═══ DATA EXCERPTS
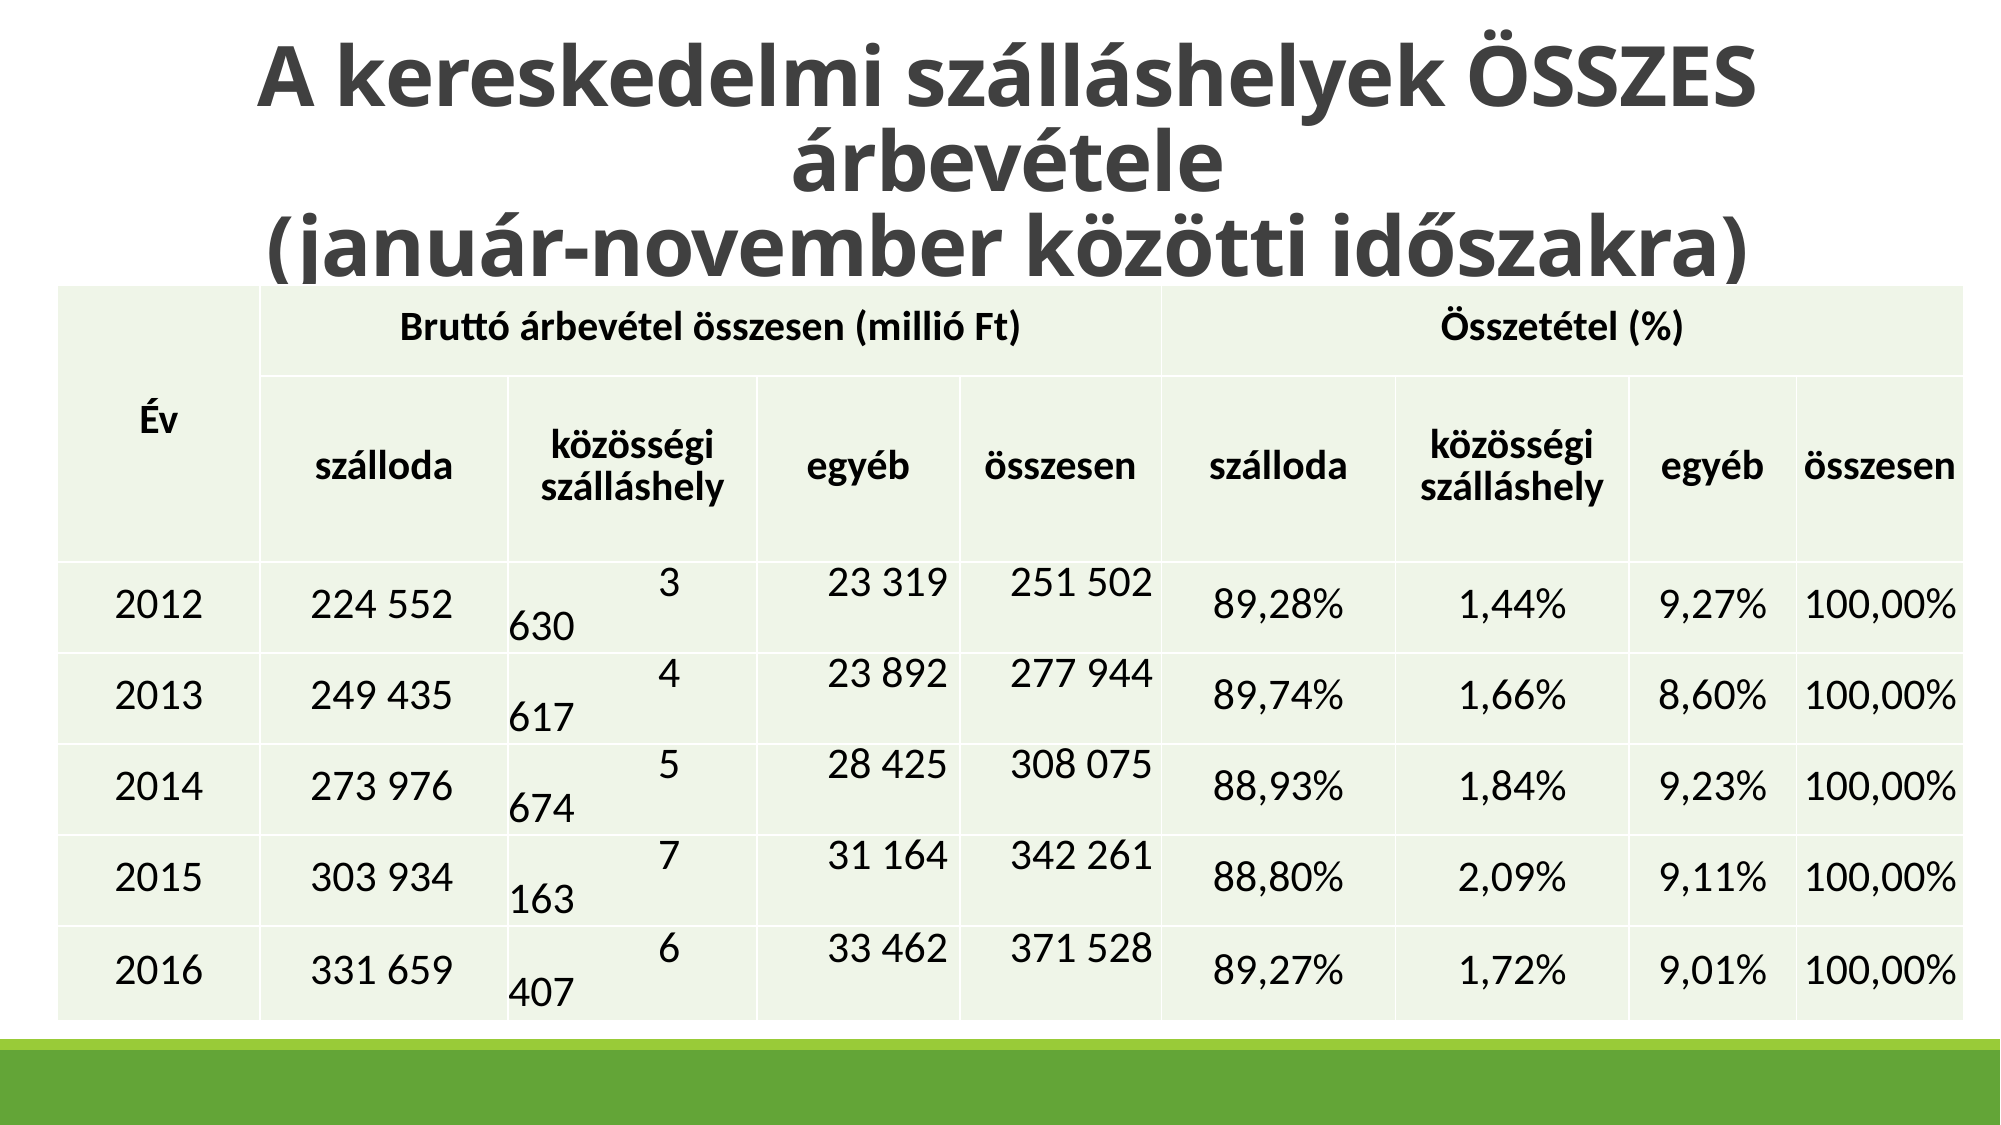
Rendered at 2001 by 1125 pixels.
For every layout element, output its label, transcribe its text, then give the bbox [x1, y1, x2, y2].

table_cell 2,09% [1396, 836, 1628, 925]
table_cell 28 425 [758, 745, 959, 834]
table_cell 224 552 [261, 563, 507, 652]
table_cell 1,66% [1396, 654, 1628, 743]
table_cell 8,60% [1630, 654, 1796, 743]
table_cell 89,74% [1162, 654, 1395, 743]
table_header Összetétel (%) [1162, 286, 1963, 375]
table_cell 89,28% [1162, 563, 1395, 652]
table_cell 2014 [58, 745, 259, 834]
table_cell szálloda [261, 377, 507, 561]
table_cell egyéb [1630, 377, 1796, 561]
table_cell 23 892 [758, 654, 959, 743]
table_cell 9,27% [1630, 563, 1796, 652]
table_cell 1,84% [1396, 745, 1628, 834]
table_cell 88,80% [1162, 836, 1395, 925]
table_cell közösségi szálláshely [509, 377, 756, 561]
table_cell 251 502 [961, 563, 1161, 652]
table_cell 100,00% [1797, 836, 1963, 925]
table_cell 6 407 [509, 927, 756, 1020]
table_cell 303 934 [261, 836, 507, 925]
table_cell összesen [961, 377, 1161, 561]
table_cell 5 674 [509, 745, 756, 834]
table_cell 2016 [58, 927, 259, 1020]
table_cell összesen [1797, 377, 1963, 561]
table_cell 2015 [58, 836, 259, 925]
table_header Év [58, 286, 259, 561]
table_cell 100,00% [1797, 745, 1963, 834]
table_cell 3 630 [509, 563, 756, 652]
table_cell 33 462 [758, 927, 959, 1020]
table_cell 100,00% [1797, 654, 1963, 743]
table_cell szálloda [1162, 377, 1395, 561]
title A kereskedelmi szálláshelyek ÖSSZES árbevétele (január-november közötti időszakra) [59, 47, 1957, 284]
table_cell 9,01% [1630, 927, 1796, 1020]
table_cell 2012 [58, 563, 259, 652]
table_cell 2013 [58, 654, 259, 743]
table_cell 371 528 [961, 927, 1161, 1020]
table_cell egyéb [758, 377, 959, 561]
table_cell 9,23% [1630, 745, 1796, 834]
table_cell 88,93% [1162, 745, 1395, 834]
table_cell közösségi szálláshely [1396, 377, 1628, 561]
table_cell 7 163 [509, 836, 756, 925]
table_cell 1,44% [1396, 563, 1628, 652]
table_cell 100,00% [1797, 563, 1963, 652]
table_cell 31 164 [758, 836, 959, 925]
table_cell 1,72% [1396, 927, 1628, 1020]
table_cell 308 075 [961, 745, 1161, 834]
table_cell 273 976 [261, 745, 507, 834]
table_cell 249 435 [261, 654, 507, 743]
table_cell 23 319 [758, 563, 959, 652]
table_cell 331 659 [261, 927, 507, 1020]
table_cell 277 944 [961, 654, 1161, 743]
table_header Bruttó árbevétel összesen (millió Ft) [261, 286, 1161, 375]
table_cell 9,11% [1630, 836, 1796, 925]
table_cell 89,27% [1162, 927, 1395, 1020]
table_cell 342 261 [961, 836, 1161, 925]
table_cell 4 617 [509, 654, 756, 743]
table_cell 100,00% [1797, 927, 1963, 1020]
══════
In the entries above, count the lines that contain the string "összesen" and reply with the number only.

3